Management rolled the "just page everyone and hope they can fix it" dice yet again, as they usually do, and this time they got snake eyes.
I guarantee you that the "cellularization" of the front-end fleet wasn't actually under way, but the teams were instead completely consumed with whatever the next typical and insane "just get the feature out the door" thing was at AWS. The eng team was never going to get around to cellularizing the front-end fleet because they were given no time or incentive to do so by management. During/after this incident, I wouldn't be surprised if management didn't yell at the eng team, "Wait, you KNEW this was a problem, and you're not done yet?!?" Without recognizing that THEY are the ones actually culpable for failing to prioritize payments on tech debt vs. "new shiny" feature work, which is typical of Amazon product development culture.
I've worked with enough former AWS engineers to know what goes on there, and there's a really good reason why anybody who CAN move on from AWS will happily walk away from their 3rd- and 4th-year stock vest schedules (when the majority of your promised amount of your sign-on RSUs actually starts to vest) to flee to a company that fosters a healthy product development and engineering culture.

________

▶ TASKS
A - Answer these questions about the comment on AWS engineering culture:
(i) What roll did management get this time?
(ii) What were the engineers never given by management to cellularize the front-end fleet?
(iii) Which years of stock vest schedules do departing engineers walk away from?
B - Reproduce the part of the comment on AWS engineering culture that opens with the words containing "I guarantee you" and closes with "product development culture.".

▶ PROVIDED DATA
________

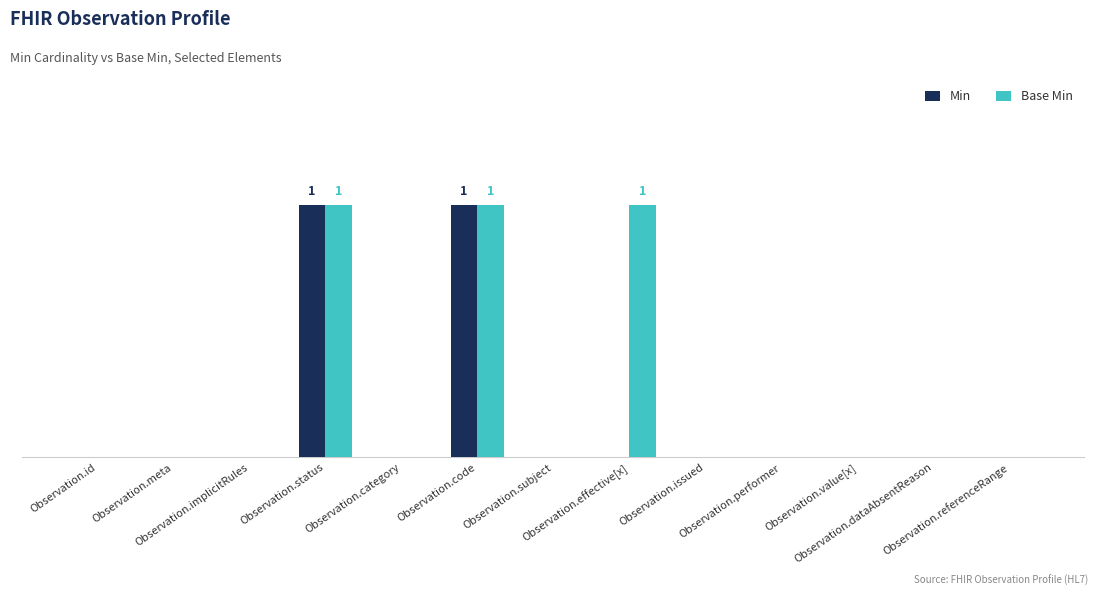

What are all the series names shown in the legend?

Min, Base Min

________

▶ TASK-BY-TASK OUTPUTS
A -
(i) Snake eyes.
(ii) Time or incentive.
(iii) The 3rd- and 4th-year vest schedules.

B -
I guarantee you that the "cellularization" of the front-end fleet wasn't actually under way, but the teams were instead completely consumed with whatever the next typical and insane "just get the feature out the door" thing was at AWS. The eng team was never going to get around to cellularizing the front-end fleet because they were given no time or incentive to do so by management. During/after this incident, I wouldn't be surprised if management didn't yell at the eng team, "Wait, you KNEW this was a problem, and you're not done yet?!?" Without recognizing that THEY are the ones actually culpable for failing to prioritize payments on tech debt vs. "new shiny" feature work, which is typical of Amazon product development culture.